Commissioners Holyoak and Ferguson also have written significant dissents and issued statements about the Commission’s attempts to extend the scope of unfairness, means and instrumentalities liability, the extension of the FTC’s unfairness authority to unfair discrimination claims, and the threatened use of the FTC’s Penalty Offense Authority.

  • Ferguson/Rytr (“Treating as categorically illegal a generative AI tool merely because of the possibility that someone might use it for fraud is inconsistent with our precedents and common sense. And it threatens to turn honest innovators into lawbreakers and risks strangling a potentially revolutionary technology in its cradle.”);
  • Holyoak/Rytr (“The critical element’ for primary liability is the existence of a representation, either by statement or omission, made by the defendant . . . .’ The complaint does not allege facts showing that the draft outputs were misrepresentations, much less that such draft outputs were Rytr’s misrepresentations.”);
  • Holyoak/Coulter (“Absent Congressional authorization, the Commission should not attempt to broaden the FTC’s unfairness consumer protection authority into a comprehensive civil rights authority—a new standard of liability that may have unintended and pernicious consequences.”); and
  • Ferguson/Asbury (“The majority’s disparate treatment of Asbury and Coulter is a particularly stark example of a dangerous trend taking hold in the Commission. The majority has developed a penchant for pressing aggressive and novel theories in complaints it knows will not be litigated and relying on those unadjudicated complaints as a form of precedent for subsequent Commission action.”).
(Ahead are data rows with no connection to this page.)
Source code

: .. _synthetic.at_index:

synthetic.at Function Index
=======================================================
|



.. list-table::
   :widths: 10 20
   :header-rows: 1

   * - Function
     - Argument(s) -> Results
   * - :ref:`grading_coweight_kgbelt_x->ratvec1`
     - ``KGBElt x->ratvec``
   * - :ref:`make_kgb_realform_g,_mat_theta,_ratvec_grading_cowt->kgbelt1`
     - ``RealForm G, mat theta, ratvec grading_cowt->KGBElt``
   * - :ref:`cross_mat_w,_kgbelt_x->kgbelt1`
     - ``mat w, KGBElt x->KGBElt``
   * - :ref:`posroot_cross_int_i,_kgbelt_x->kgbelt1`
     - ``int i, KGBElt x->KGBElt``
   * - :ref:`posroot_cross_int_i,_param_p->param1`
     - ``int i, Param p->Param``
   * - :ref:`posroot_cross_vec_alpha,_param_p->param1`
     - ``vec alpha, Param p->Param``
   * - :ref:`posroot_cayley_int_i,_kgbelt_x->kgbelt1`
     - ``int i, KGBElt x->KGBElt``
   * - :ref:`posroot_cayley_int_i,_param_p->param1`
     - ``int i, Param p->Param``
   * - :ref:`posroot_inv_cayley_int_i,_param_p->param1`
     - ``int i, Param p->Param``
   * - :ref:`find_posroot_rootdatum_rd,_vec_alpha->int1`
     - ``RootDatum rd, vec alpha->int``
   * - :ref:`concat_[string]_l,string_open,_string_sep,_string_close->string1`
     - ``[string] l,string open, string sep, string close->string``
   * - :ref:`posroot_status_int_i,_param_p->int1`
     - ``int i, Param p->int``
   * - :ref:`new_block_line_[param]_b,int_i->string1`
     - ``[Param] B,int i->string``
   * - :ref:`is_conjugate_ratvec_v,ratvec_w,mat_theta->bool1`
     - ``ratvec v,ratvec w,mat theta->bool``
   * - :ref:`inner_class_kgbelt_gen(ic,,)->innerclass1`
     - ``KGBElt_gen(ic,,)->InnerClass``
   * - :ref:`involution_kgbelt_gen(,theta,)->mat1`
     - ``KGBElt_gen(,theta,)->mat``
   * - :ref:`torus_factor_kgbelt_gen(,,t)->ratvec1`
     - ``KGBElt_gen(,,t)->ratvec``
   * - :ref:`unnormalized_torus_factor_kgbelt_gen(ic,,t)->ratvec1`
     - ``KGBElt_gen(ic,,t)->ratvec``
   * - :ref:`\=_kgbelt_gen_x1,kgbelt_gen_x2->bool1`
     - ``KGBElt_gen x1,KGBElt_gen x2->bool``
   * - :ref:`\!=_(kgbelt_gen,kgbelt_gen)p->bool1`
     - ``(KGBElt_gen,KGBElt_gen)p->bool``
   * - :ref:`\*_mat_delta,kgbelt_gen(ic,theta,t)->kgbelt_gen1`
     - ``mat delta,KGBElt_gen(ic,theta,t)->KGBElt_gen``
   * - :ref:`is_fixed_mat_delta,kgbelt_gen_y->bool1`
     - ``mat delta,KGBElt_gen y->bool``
  • In remarks delivered at the National Advertising Division annual conference in New York last month, Commissioner Holyoak argued that the agency would be misusing its authority under Section 5(m)(1)(b) if it tries to impose civil penalties for conduct that is dissimilar to conduct previously found to be unlawful in Commission orders. (“I am concerned that by predicating settlements merely on stock notices—no matter crucial distinctions between the recipient’s business practices and the conduct described in the notice—the Commission has effectively engaged in a backdoor rulemaking.”)

All of this is to say, dissents matter, whether they are principally motivated by sincere disagreement on the law or policy, the desire to provide a roadmap for advocates to take-up” (Chair Khan’s words from H&R Block), a preview of legal arguments for judges to consider, or yes, politics. To ignore them is to limit your understanding of the legal and policy issues facing the Commission today, and lower your gaze on what potentially could emerge on the horizon.